▶ [Job item]
Count the lines in the data below that contain the string "risk", and reply with that number alone.

Text extractions by page:
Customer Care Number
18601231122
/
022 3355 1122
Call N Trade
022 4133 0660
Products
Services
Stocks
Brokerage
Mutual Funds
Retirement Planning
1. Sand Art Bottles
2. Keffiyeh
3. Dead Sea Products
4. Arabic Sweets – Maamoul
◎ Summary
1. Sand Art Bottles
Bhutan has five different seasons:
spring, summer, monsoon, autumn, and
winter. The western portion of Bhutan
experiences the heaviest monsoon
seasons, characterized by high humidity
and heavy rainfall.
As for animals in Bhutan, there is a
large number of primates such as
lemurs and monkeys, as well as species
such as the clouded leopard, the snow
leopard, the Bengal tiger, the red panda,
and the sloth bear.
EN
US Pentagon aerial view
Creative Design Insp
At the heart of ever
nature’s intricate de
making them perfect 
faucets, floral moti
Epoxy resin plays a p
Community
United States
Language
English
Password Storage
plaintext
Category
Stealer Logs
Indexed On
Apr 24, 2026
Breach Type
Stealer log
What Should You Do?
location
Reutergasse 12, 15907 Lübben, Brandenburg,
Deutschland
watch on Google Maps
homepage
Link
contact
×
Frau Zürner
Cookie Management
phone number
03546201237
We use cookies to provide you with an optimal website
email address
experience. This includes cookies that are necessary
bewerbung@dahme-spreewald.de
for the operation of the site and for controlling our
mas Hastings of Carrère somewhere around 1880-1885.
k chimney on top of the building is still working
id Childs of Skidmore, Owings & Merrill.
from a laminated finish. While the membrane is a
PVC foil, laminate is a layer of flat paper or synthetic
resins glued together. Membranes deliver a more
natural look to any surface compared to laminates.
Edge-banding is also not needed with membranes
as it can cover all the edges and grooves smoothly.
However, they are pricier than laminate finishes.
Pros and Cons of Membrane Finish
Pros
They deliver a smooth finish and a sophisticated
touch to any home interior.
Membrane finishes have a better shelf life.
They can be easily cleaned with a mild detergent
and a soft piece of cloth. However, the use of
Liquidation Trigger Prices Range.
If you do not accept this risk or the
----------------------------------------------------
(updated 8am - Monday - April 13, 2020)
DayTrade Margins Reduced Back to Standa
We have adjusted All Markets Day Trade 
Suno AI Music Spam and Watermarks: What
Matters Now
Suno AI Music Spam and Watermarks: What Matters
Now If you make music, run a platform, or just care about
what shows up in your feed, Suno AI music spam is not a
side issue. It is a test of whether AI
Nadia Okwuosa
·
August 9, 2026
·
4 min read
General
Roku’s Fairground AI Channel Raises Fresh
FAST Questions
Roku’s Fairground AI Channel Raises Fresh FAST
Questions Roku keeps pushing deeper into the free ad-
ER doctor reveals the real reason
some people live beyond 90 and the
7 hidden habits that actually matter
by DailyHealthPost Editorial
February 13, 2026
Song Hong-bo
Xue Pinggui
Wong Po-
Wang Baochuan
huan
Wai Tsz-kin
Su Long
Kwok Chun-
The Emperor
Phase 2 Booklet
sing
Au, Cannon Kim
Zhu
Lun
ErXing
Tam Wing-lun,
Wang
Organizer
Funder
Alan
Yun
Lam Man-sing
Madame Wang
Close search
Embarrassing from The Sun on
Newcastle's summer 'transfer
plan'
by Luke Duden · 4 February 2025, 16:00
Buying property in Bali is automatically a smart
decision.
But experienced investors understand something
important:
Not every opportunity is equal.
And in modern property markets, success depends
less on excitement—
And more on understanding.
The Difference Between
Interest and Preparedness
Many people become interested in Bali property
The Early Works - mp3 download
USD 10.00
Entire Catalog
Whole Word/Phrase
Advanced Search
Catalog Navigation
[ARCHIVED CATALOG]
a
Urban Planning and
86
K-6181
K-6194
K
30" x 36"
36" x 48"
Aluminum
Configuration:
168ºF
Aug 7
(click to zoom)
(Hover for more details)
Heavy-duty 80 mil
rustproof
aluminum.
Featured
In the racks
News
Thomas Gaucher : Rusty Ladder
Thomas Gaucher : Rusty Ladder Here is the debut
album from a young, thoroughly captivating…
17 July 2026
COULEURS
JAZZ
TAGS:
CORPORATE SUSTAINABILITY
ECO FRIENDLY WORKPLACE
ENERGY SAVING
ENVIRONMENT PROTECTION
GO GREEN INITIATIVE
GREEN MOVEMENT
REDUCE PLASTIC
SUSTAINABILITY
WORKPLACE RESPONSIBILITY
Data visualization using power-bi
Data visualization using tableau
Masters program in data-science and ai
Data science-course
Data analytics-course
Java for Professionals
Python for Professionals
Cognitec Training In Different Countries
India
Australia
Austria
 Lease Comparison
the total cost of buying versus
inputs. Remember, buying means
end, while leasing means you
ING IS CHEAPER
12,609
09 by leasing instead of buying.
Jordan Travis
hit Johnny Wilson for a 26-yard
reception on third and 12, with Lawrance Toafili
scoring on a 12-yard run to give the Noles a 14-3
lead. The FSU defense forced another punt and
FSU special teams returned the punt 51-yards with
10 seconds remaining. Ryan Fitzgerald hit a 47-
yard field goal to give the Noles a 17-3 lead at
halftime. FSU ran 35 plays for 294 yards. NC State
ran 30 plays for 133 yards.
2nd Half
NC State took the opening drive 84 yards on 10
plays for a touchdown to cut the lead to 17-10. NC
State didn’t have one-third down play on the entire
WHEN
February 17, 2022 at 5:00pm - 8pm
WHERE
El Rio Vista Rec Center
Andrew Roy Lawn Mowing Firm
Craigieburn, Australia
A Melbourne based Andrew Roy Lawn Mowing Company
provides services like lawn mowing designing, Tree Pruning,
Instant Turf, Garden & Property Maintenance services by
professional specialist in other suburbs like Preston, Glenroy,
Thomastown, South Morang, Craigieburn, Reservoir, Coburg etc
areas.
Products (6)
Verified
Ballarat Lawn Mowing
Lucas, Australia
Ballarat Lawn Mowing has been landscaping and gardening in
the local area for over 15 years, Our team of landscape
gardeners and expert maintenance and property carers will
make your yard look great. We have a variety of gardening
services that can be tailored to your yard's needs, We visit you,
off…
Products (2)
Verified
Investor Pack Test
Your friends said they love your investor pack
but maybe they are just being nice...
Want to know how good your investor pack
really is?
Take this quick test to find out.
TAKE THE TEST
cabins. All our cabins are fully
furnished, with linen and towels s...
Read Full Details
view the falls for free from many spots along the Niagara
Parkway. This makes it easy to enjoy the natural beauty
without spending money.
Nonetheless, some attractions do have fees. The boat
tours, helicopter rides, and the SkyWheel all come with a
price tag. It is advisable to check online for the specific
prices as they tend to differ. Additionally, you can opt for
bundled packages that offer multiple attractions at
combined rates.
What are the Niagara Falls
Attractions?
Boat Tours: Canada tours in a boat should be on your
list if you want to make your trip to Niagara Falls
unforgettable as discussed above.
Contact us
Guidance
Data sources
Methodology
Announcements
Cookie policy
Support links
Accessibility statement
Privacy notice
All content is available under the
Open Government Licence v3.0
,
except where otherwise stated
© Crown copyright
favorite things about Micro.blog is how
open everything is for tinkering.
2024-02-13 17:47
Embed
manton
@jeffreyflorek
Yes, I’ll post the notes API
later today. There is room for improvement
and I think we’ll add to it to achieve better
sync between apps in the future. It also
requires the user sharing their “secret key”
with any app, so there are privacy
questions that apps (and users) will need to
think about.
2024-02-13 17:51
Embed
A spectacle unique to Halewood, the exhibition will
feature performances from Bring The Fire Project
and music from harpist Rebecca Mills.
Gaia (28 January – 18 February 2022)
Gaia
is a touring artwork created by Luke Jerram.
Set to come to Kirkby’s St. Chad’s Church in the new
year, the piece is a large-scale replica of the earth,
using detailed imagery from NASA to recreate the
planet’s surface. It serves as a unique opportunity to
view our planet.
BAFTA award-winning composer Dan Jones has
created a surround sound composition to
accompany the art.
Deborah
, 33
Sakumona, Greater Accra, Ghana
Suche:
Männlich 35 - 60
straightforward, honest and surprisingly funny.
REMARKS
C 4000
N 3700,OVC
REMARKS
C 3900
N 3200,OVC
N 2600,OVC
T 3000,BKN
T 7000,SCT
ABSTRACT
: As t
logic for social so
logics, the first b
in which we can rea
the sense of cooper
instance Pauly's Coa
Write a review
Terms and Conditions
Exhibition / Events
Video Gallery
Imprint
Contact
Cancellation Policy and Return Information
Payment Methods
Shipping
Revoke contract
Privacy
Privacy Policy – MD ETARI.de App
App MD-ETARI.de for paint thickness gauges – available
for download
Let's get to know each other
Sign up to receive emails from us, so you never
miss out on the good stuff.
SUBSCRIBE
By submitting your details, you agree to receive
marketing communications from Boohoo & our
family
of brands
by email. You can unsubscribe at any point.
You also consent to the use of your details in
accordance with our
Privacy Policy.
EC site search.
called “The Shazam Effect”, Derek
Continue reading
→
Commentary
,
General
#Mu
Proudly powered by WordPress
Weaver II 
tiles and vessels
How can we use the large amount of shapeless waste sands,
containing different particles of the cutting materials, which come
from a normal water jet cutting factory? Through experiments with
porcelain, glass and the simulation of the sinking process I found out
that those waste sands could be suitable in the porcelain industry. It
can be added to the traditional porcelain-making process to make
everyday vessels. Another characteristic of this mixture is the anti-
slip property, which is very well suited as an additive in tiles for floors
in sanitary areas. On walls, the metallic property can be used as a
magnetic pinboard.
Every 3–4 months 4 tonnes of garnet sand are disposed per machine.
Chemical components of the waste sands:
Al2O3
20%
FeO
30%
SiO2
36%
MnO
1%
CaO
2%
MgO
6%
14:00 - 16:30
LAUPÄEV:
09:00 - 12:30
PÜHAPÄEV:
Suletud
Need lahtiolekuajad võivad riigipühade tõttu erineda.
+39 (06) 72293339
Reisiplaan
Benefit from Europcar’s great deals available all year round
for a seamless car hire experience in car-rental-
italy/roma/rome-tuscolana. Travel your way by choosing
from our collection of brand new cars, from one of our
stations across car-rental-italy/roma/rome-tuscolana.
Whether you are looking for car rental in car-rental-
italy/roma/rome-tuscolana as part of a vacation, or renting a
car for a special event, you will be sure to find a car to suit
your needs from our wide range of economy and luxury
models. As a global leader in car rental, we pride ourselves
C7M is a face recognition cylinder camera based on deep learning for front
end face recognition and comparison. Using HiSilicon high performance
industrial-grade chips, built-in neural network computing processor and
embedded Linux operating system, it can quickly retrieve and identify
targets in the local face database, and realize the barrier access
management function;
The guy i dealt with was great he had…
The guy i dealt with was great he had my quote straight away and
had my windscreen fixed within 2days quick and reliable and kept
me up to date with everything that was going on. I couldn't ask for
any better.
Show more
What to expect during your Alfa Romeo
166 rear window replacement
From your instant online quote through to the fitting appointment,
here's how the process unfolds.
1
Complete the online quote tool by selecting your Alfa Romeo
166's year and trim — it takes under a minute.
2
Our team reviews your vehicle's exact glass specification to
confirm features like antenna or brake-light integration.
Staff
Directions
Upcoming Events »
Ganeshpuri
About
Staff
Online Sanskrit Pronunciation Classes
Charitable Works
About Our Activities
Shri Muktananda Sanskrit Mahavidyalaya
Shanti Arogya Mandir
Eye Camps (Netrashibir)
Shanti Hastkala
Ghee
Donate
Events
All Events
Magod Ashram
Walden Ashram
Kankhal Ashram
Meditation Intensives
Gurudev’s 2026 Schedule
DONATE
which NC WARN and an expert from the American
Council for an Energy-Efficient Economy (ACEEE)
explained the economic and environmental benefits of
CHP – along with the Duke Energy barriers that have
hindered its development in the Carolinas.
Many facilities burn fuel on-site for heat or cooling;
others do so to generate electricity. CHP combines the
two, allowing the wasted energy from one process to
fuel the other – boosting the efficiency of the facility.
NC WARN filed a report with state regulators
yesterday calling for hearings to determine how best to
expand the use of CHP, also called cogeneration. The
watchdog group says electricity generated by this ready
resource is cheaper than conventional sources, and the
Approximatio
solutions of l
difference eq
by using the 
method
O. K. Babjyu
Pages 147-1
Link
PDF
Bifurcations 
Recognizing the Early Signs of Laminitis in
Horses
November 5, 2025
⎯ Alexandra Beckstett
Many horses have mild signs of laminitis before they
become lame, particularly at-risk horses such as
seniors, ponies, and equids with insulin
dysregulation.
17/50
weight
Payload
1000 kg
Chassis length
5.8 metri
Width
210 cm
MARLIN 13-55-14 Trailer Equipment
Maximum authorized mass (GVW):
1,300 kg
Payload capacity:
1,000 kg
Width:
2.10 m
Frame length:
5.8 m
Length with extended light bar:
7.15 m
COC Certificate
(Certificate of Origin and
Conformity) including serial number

▶ [Answer to the exercise]
2